CandleFocus

Jekyll and Hyde

Jekyll and Hyde is an analogy used to describe a financial market that fluctuates wildly and unexpectedly, as if it had two equally-extreme participants with very different personalities who are trading against one another. The analogy was first made in 1886 by Robert Louis Stevenson to describe his fictional character of Dr. Jekyll and Mr. Hyde, a respectable scientist and gentleman by day, but whose hidden inner persona was a malicious murderer by night.

This concept of two "personalities" can also be applied to financial markets, where the normal calm and rational market can transformation into chaos just as quickly. A Jekyll and Hyde stock market can experience huge highs and lows which are only exacerbated by fear and uncertainty. This is an example of behavioral finance, which states that market behavior is often driven by considerations of emotion, expectations, and past experiences.

Economists argue that this kind of behavior is not caused by rational thought, such as an analysis of the market’s underlying conditions.
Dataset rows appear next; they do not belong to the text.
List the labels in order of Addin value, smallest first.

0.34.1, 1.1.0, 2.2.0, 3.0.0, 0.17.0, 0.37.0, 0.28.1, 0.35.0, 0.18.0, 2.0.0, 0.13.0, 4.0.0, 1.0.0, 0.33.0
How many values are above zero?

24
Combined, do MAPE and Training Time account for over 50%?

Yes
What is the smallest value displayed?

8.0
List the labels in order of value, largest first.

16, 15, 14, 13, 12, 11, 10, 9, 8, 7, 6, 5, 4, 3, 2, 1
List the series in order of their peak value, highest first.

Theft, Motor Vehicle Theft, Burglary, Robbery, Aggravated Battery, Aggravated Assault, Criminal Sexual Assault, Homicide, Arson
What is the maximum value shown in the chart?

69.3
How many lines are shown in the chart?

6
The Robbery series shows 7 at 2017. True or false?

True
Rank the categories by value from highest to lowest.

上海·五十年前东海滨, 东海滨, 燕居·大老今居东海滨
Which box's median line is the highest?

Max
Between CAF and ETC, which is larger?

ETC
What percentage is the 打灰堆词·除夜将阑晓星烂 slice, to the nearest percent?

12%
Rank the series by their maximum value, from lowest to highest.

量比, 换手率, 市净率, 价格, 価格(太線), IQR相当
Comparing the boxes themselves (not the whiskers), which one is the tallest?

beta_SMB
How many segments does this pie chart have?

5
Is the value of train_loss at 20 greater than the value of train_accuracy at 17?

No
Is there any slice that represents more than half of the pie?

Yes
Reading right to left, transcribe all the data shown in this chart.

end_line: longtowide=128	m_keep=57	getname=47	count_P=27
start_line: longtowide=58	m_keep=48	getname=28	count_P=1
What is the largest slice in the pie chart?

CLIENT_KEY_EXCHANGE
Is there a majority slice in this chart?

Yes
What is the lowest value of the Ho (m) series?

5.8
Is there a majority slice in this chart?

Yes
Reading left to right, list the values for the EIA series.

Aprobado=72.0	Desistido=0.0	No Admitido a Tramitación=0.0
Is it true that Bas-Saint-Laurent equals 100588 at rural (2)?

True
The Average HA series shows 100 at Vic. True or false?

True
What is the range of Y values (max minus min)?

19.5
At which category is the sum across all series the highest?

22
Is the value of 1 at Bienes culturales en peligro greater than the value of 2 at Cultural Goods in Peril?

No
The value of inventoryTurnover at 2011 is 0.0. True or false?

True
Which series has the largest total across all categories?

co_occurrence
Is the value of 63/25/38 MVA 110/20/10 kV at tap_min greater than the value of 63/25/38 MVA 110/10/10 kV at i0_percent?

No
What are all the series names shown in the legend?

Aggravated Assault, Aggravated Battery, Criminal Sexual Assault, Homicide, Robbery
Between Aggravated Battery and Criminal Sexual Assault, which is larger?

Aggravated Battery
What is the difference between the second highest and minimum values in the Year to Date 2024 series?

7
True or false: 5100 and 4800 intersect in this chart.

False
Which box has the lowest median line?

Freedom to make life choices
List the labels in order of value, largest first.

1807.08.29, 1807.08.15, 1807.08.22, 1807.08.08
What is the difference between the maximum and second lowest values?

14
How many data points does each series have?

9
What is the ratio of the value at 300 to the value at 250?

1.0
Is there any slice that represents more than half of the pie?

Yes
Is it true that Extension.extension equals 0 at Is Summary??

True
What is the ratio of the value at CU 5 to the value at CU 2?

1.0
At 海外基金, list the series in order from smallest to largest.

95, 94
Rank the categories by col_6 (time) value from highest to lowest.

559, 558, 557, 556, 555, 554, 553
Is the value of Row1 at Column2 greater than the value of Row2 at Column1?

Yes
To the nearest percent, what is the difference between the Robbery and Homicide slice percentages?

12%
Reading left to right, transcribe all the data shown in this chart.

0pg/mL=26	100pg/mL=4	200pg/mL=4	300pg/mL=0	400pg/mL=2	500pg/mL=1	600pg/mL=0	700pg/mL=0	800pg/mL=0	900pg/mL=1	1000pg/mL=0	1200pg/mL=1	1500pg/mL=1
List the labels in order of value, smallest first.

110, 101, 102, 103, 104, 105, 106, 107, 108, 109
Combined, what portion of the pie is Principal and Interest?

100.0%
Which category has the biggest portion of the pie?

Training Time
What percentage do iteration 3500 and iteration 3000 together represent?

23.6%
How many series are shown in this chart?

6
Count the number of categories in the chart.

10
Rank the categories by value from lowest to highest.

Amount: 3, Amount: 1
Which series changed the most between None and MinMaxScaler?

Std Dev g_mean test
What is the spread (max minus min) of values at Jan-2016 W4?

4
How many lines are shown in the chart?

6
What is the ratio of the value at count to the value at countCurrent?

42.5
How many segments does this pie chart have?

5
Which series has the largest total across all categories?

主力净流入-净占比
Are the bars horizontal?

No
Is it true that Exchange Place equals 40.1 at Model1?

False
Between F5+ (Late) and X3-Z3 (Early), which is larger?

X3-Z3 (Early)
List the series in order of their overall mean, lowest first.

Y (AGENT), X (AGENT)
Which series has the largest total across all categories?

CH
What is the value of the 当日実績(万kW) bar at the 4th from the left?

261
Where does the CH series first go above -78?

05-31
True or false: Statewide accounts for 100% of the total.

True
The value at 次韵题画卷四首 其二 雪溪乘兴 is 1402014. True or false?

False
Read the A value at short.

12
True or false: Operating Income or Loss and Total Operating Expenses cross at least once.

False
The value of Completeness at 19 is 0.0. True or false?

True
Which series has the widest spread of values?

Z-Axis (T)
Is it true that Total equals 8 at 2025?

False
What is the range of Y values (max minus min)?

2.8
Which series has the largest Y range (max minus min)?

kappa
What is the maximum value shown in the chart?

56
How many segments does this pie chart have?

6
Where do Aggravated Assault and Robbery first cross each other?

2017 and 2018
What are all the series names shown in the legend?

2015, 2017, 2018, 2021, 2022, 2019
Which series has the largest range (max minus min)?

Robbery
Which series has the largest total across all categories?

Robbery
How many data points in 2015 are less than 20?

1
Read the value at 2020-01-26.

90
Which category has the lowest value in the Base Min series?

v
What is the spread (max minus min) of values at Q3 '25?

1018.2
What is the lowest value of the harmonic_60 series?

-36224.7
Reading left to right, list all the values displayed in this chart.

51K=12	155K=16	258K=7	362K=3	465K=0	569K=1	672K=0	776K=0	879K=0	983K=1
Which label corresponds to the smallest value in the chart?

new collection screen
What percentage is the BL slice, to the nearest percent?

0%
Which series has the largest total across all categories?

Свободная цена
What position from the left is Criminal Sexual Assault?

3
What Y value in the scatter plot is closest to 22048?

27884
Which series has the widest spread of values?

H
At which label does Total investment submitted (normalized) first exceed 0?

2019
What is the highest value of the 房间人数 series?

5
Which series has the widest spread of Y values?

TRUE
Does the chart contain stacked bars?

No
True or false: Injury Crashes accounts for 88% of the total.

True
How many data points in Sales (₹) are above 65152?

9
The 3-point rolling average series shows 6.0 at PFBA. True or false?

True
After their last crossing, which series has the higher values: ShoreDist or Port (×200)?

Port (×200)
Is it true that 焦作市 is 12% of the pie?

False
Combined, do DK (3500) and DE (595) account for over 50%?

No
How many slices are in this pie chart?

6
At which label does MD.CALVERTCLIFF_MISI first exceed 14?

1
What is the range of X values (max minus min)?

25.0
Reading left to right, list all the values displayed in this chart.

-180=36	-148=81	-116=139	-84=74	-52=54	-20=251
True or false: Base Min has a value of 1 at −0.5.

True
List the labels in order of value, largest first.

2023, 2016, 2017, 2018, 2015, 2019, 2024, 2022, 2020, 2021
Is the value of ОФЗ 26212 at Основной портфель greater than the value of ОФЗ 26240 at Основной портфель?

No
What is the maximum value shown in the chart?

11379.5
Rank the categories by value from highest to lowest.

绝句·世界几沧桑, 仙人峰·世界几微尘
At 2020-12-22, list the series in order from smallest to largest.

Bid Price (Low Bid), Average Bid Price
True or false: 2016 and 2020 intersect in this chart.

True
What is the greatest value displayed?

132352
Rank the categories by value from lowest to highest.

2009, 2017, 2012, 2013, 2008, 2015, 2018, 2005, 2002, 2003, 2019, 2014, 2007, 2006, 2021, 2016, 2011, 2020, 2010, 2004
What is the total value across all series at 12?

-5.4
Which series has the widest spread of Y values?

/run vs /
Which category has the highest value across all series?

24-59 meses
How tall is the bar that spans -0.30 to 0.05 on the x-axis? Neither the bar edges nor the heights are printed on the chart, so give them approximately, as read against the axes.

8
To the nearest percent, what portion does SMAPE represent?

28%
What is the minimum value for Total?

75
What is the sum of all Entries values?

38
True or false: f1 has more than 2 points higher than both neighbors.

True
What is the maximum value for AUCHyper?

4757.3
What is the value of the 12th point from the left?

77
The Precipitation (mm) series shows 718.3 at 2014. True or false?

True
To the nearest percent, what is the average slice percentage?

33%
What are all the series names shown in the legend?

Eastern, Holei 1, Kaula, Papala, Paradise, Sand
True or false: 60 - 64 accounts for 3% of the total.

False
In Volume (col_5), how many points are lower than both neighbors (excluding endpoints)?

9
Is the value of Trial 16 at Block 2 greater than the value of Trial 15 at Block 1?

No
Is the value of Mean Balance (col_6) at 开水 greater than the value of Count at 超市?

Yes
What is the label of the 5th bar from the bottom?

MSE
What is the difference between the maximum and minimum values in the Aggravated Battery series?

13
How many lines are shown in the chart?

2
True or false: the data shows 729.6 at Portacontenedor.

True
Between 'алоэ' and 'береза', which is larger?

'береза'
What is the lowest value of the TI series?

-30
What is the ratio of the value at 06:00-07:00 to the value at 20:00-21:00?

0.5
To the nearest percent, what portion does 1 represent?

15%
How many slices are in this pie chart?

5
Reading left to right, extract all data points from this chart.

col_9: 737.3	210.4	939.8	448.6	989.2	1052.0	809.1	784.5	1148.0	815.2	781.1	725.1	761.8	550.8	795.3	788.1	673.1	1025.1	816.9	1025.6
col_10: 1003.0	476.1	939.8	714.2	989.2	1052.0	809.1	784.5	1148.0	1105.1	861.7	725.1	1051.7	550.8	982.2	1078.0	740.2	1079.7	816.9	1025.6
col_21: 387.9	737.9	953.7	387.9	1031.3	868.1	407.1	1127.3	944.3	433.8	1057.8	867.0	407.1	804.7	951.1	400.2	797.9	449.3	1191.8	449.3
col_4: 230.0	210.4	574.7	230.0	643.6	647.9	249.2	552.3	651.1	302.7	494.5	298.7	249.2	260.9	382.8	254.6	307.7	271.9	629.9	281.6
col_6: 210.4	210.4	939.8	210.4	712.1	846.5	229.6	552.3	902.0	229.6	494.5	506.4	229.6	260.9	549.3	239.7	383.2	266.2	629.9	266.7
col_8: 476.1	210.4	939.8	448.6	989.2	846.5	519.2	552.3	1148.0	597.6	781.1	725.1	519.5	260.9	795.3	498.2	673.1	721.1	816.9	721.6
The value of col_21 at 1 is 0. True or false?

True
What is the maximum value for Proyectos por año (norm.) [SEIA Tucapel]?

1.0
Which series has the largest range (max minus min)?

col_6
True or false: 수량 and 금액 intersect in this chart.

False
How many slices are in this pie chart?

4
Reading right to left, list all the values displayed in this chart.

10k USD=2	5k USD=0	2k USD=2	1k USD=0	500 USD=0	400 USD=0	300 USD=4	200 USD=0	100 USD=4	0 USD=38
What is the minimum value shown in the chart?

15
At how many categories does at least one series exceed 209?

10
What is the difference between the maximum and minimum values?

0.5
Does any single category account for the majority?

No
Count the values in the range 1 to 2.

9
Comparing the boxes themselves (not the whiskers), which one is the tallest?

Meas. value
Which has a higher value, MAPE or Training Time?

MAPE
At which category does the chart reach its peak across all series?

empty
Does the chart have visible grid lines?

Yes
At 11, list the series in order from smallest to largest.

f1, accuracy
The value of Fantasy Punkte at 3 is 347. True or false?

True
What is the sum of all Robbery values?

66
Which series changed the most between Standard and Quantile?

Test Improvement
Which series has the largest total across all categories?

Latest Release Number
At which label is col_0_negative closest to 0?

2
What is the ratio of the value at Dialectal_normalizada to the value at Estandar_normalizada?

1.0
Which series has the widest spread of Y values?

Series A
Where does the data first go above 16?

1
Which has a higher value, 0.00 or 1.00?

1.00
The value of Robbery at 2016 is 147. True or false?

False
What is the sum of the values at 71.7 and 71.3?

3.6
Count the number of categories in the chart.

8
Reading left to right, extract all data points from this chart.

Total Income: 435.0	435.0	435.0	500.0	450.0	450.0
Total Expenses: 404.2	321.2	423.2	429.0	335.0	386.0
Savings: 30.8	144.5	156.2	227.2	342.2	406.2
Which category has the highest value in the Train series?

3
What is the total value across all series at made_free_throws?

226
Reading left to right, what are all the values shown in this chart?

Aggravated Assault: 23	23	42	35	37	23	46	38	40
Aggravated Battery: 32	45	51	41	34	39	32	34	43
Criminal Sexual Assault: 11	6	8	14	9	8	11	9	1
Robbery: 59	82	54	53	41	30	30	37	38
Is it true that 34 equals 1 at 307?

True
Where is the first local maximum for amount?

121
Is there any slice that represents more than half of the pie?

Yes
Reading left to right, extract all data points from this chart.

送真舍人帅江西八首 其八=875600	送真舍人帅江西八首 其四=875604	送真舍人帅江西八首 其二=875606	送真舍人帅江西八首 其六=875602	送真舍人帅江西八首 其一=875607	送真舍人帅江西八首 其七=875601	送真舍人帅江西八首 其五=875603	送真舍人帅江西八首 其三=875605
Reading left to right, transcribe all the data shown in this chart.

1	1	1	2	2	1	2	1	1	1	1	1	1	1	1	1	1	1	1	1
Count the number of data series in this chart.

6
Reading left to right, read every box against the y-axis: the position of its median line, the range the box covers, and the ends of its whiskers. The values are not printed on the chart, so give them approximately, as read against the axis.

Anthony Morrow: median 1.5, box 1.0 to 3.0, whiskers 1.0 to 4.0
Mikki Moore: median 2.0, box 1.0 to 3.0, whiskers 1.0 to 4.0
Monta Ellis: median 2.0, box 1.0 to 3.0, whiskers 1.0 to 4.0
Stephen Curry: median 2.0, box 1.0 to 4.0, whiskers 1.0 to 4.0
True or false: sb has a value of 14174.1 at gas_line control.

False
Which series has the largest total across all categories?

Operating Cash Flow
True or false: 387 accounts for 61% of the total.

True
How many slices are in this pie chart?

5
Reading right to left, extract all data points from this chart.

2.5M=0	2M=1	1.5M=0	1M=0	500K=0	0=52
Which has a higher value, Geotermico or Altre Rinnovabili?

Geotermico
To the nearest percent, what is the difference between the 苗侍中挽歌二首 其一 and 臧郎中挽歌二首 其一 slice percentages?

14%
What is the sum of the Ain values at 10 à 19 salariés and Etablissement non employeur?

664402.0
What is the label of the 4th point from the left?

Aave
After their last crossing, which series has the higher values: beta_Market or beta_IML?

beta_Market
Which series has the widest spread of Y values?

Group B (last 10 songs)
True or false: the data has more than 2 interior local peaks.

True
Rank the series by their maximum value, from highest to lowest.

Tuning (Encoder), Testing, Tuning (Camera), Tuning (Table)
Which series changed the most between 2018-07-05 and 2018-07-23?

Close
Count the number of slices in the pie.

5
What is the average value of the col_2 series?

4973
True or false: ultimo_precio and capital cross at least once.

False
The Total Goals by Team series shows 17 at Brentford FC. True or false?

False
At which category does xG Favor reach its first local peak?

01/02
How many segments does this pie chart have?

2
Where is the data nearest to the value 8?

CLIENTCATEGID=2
Instead, these market wild swings may be triggered by the heightened emotions of panic and fear, which in turn lead to irrational acceptance of over-reactions which cause the market to become more volatile. It is a case of people trading on emotion rather than rational thought.

The availability of information in the digital age may also cause the unpredictable behaviour of a Jekyll and Hyde stock market. With increasing access to financial data, traders may be responding to real-time news sources, conflicting opinions, and technical analyses, fuelling market speculation much quicker than before.

Overall, a Jekyll and Hyde stock market is an example of the psychological and emotional effects markets can have. While this kind of behavior is often irrational and out of control, it highlights the need to develop strategies which involve managing emotion, looking at the market in the long-term, and taking measures to mitigate risks.